Face à ces difficultés, Elise et sa mère ont franchi pour la première fois la porte d’une assistante sociale cet hiver. C’est elle qui les a orientées vers l’épicerie sociale. “Toutes ces démarches ont été extrêmement difficiles à accomplir, nous n’avons jamais eu besoin d’aide jusque-là, nous venons d’un milieu plutôt aisé.” Lorsque je leur parle des Restos du cœur, elles s’étonnent même de pouvoir peut-être en bénéficier. “Ce n’est pas pour nous, il y a des gens plus en difficulté” affirme Elise, et, avec ses problèmes de santé, sa mère doit de toute façon suivre un régime très strict, qui lui interdit la plupart des produits préparés ou en conserve. “Je ne me vois pas faire mon tri dans les rayons du Resto du cœur, je serais trop gênée” affirme-t-elle.
Devant tant d’obstacles, je leur demande quand même si elles voient une porte de sortie dans un avenir proche. “Pas vraiment. Au Pôle emploi, ils nous disent simplement d’attendre que l’économie redémarre” lâche Elise. Alors en attendant, elle entreprend diverses activités non rémunérées dans son domaine d’activité, pour ne pas perdre la main “et pour ne pas dire lors des entretiens que je ne fais rien depuis des mois”. Malgré tout souriante, elle semble avoir encore la force de se battre pour quelques mois. Mais si la crise dure plus longtemps ?

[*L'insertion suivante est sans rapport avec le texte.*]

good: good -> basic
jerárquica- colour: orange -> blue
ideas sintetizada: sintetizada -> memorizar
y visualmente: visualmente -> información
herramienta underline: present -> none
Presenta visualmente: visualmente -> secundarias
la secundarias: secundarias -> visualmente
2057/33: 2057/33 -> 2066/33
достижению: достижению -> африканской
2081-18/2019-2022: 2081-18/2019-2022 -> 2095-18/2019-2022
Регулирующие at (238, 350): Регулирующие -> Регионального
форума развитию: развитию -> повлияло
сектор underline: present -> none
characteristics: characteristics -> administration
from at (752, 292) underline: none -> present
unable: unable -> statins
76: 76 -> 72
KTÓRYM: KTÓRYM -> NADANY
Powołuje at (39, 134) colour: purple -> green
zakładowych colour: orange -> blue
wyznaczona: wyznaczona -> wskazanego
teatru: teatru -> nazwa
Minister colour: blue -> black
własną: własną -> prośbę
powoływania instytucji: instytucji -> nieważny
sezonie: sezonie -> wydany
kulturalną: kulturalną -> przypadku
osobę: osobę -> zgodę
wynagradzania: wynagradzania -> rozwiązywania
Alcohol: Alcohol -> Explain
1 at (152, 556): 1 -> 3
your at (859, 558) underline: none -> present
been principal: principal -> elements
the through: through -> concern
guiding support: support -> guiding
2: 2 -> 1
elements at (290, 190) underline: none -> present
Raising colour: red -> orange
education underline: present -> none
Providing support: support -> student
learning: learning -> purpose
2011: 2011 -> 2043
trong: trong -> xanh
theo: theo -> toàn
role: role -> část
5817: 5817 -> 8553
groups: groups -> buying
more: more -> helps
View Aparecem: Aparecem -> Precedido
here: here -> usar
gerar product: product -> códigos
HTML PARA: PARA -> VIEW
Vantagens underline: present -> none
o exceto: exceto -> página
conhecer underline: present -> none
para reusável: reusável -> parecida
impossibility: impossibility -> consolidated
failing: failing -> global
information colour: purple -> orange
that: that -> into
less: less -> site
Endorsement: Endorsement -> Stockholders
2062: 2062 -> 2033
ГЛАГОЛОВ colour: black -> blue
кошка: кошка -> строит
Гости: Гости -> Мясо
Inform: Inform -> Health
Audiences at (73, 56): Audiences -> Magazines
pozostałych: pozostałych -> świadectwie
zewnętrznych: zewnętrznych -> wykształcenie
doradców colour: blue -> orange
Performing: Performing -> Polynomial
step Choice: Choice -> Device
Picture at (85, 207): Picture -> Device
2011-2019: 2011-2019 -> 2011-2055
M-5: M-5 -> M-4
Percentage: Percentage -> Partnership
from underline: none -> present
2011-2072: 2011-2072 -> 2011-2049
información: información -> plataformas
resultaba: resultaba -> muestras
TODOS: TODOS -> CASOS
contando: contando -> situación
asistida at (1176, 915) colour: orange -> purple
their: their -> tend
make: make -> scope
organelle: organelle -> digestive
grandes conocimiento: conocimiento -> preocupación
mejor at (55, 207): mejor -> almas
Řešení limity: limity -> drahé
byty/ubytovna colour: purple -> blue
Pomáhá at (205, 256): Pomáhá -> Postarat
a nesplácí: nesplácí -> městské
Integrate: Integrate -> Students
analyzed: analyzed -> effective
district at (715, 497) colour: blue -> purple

Ahmed F. a 28 ans et est diplômé d’un master de droit et relations internationales. Normalement pas une filière chômage. D’ailleurs, en janvier 2008, plusieurs entreprises assurent qu’elles seront prêtes à l’embaucher une fois son diplôme en poche. En juillet, il se tourne donc naturellement vers elles. Mais les promesses ont là aussi disparu. A la rentrée, c’est encore pire. “A chaque entretien, on me fait le coup de la crise.” Alors Ahmed pose une demande de RMI. “J’étais honteux, mais l’assistante sociale m’a dit qu’il fallait que je vois ça comme un prolongement de ma bourse d’étudiants.”
Depuis, Ahmed a bien eu quelques entretiens, mais à chaque fois peu concluants. “Avec le dispositif des emplois jeunes, on pouvait au moins trouver du travail comme jeune diplômé”, vante-t-il. Pour vivre, il travaille également à droite à gauche, notamment en donnant quelques cours. Il espère que la mise en place du revenu de solidarité active, prévue pour juin, lui permettra de cumuler son minima social avec une activité officielle. Mais, en attendant, lui aussi doit venir à l’épicerie sociale pour se nourrir. Et comme il a du temps et n’arrive pas à se sentir totalement à sa place, il aide bénévolement Elsa Atiya, l’employée de l’épicerie.